Dataset excerpts:
================

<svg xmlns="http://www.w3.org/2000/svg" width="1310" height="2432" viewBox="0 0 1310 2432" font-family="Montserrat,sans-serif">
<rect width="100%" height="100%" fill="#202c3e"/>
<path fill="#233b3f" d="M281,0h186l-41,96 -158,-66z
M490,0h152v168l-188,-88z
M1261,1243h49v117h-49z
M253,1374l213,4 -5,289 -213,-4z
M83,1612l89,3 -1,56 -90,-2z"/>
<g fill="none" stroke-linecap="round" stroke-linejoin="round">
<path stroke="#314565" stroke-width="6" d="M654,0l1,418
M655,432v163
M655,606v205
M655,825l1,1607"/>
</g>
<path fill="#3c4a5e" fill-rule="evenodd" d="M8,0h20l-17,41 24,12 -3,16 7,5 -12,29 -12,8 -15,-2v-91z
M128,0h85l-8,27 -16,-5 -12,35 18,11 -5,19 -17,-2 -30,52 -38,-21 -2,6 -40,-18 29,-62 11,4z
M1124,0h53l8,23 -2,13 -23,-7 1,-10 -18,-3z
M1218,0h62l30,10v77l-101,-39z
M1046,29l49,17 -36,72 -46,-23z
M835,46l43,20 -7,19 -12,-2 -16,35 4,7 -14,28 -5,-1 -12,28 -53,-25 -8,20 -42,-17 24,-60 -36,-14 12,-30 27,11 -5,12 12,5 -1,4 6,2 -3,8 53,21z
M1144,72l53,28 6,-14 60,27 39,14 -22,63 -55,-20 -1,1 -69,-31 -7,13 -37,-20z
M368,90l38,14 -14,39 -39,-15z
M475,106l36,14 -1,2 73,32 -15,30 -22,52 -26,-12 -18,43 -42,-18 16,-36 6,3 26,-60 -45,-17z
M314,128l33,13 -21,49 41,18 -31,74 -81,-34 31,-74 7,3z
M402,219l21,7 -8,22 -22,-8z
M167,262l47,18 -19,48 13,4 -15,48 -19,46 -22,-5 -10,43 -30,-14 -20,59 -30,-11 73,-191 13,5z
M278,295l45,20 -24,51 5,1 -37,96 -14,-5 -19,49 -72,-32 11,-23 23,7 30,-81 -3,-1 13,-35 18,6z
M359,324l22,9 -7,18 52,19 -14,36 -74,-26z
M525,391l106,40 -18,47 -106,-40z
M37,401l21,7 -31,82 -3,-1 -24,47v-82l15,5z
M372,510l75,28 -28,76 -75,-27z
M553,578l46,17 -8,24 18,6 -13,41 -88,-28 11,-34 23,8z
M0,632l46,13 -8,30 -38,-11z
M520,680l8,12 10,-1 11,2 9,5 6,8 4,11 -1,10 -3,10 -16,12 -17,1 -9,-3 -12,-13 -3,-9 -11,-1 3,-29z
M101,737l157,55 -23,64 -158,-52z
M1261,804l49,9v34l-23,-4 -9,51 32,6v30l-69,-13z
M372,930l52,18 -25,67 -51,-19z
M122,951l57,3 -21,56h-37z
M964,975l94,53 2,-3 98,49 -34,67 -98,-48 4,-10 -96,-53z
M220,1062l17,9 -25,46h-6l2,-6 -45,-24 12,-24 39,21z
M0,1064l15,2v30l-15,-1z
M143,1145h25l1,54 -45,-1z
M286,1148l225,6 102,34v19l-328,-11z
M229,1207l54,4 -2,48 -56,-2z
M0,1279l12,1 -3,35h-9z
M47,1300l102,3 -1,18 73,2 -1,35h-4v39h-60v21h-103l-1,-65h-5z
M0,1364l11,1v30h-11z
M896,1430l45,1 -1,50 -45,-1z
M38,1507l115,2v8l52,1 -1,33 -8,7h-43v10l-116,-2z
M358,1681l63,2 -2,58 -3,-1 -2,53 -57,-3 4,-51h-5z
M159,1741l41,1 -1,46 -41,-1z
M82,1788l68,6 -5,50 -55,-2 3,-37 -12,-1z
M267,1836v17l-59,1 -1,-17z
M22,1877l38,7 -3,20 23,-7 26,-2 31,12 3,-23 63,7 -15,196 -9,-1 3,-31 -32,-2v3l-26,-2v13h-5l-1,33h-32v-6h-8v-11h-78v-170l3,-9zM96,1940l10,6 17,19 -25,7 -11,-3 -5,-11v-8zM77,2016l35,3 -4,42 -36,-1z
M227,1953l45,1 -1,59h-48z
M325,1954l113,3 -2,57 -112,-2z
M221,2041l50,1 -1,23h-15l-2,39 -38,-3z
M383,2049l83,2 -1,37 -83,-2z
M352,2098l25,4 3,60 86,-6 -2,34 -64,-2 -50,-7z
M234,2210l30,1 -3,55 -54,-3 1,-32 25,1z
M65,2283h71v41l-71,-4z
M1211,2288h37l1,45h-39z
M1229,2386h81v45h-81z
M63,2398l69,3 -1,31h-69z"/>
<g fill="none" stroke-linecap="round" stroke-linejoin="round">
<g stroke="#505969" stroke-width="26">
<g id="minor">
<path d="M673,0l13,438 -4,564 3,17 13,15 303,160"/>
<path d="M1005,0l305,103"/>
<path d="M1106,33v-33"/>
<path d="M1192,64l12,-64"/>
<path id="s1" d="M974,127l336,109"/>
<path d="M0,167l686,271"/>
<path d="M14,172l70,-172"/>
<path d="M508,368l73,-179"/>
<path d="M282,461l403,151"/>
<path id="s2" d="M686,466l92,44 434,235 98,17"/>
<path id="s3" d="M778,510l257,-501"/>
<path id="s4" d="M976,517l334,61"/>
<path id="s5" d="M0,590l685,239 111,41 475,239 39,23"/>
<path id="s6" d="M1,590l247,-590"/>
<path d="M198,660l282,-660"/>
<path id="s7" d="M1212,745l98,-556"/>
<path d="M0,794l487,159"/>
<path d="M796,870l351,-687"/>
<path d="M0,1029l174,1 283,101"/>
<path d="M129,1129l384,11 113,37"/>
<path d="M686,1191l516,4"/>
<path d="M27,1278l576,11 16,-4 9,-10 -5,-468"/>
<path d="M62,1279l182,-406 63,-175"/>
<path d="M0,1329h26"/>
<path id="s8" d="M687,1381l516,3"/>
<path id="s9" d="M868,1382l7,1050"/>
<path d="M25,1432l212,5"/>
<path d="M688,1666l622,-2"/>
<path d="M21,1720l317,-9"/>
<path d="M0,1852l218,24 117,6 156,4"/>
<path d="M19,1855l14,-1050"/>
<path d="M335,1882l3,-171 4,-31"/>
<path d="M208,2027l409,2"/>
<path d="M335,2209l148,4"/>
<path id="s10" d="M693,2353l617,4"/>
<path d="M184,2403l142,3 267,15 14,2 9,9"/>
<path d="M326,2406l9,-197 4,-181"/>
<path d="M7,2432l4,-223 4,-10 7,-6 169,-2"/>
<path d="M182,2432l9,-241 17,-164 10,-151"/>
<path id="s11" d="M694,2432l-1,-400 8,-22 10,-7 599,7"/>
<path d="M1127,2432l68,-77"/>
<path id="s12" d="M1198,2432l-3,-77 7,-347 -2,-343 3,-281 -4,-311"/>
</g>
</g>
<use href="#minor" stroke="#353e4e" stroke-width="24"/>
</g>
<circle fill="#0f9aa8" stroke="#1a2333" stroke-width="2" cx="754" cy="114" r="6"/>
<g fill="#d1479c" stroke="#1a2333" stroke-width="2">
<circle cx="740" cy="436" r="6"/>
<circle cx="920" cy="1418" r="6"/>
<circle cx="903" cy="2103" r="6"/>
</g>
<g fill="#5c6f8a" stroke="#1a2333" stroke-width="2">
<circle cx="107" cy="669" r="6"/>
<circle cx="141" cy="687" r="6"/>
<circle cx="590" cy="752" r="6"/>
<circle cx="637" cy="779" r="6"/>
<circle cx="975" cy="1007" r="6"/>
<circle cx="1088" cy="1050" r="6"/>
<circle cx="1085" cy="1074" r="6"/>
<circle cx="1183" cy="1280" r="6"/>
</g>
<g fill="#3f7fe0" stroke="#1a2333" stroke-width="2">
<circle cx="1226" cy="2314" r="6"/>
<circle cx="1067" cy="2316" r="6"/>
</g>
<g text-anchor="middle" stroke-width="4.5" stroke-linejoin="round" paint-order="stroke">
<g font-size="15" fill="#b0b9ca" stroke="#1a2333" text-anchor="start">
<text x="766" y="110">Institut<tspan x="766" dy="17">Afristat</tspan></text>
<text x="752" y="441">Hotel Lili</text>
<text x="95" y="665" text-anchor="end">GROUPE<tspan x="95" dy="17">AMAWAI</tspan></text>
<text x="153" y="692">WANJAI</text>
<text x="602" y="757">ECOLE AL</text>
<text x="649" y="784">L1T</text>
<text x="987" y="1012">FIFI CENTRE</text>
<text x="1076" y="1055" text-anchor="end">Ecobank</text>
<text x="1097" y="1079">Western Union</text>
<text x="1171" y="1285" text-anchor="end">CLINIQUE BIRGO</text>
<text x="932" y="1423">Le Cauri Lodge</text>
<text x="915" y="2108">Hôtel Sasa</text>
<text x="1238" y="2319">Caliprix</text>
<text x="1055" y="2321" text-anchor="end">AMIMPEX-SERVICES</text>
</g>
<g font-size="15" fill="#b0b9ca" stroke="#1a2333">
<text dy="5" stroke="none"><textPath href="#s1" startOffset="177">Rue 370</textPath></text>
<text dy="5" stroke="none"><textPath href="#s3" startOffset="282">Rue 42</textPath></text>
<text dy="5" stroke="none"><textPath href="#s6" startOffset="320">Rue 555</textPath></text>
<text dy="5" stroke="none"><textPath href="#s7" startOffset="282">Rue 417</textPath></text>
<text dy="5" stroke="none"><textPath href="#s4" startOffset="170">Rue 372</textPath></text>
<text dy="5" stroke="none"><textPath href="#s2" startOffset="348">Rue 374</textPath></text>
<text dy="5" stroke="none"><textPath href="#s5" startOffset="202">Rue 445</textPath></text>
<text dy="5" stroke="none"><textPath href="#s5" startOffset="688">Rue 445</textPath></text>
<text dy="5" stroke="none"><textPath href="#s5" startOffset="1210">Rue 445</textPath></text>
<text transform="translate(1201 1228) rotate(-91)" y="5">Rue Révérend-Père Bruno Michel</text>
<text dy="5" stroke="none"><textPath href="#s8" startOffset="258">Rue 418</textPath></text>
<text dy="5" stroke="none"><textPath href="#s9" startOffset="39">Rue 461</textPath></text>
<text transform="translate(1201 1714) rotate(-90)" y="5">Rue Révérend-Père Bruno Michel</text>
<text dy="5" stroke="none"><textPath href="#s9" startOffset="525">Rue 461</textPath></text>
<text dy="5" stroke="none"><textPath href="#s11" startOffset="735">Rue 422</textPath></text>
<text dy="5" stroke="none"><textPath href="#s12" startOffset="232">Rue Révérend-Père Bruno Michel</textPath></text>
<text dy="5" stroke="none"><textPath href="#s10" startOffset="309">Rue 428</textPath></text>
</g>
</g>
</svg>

================

About this task:
In the listing above, find the line with "M1261,1243h49v117h-49z" and the line with "M0,1364l11,1v30h-11z", then print exactly those lines and every line between them.

Response area:
M1261,1243h49v117h-49z
M253,1374l213,4 -5,289 -213,-4z
M83,1612l89,3 -1,56 -90,-2z"/>
<g fill="none" stroke-linecap="round" stroke-linejoin="round">
<path stroke="#314565" stroke-width="6" d="M654,0l1,418
M655,432v163
M655,606v205
M655,825l1,1607"/>
</g>
<path fill="#3c4a5e" fill-rule="evenodd" d="M8,0h20l-17,41 24,12 -3,16 7,5 -12,29 -12,8 -15,-2v-91z
M128,0h85l-8,27 -16,-5 -12,35 18,11 -5,19 -17,-2 -30,52 -38,-21 -2,6 -40,-18 29,-62 11,4z
M1124,0h53l8,23 -2,13 -23,-7 1,-10 -18,-3z
M1218,0h62l30,10v77l-101,-39z
M1046,29l49,17 -36,72 -46,-23z
M835,46l43,20 -7,19 -12,-2 -16,35 4,7 -14,28 -5,-1 -12,28 -53,-25 -8,20 -42,-17 24,-60 -36,-14 12,-30 27,11 -5,12 12,5 -1,4 6,2 -3,8 53,21z
M1144,72l53,28 6,-14 60,27 39,14 -22,63 -55,-20 -1,1 -69,-31 -7,13 -37,-20z
M368,90l38,14 -14,39 -39,-15z
M475,106l36,14 -1,2 73,32 -15,30 -22,52 -26,-12 -18,43 -42,-18 16,-36 6,3 26,-60 -45,-17z
M314,128l33,13 -21,49 41,18 -31,74 -81,-34 31,-74 7,3z
M402,219l21,7 -8,22 -22,-8z
M167,262l47,18 -19,48 13,4 -15,48 -19,46 -22,-5 -10,43 -30,-14 -20,59 -30,-11 73,-191 13,5z
M278,295l45,20 -24,51 5,1 -37,96 -14,-5 -19,49 -72,-32 11,-23 23,7 30,-81 -3,-1 13,-35 18,6z
M359,324l22,9 -7,18 52,19 -14,36 -74,-26z
M525,391l106,40 -18,47 -106,-40z
M37,401l21,7 -31,82 -3,-1 -24,47v-82l15,5z
M372,510l75,28 -28,76 -75,-27z
M553,578l46,17 -8,24 18,6 -13,41 -88,-28 11,-34 23,8z
M0,632l46,13 -8,30 -38,-11z
M520,680l8,12 10,-1 11,2 9,5 6,8 4,11 -1,10 -3,10 -16,12 -17,1 -9,-3 -12,-13 -3,-9 -11,-1 3,-29z
M101,737l157,55 -23,64 -158,-52z
M1261,804l49,9v34l-23,-4 -9,51 32,6v30l-69,-13z
M372,930l52,18 -25,67 -51,-19z
M122,951l57,3 -21,56h-37z
M964,975l94,53 2,-3 98,49 -34,67 -98,-48 4,-10 -96,-53z
M220,1062l17,9 -25,46h-6l2,-6 -45,-24 12,-24 39,21z
M0,1064l15,2v30l-15,-1z
M143,1145h25l1,54 -45,-1z
M286,1148l225,6 102,34v19l-328,-11z
M229,1207l54,4 -2,48 -56,-2z
M0,1279l12,1 -3,35h-9z
M47,1300l102,3 -1,18 73,2 -1,35h-4v39h-60v21h-103l-1,-65h-5z
M0,1364l11,1v30h-11z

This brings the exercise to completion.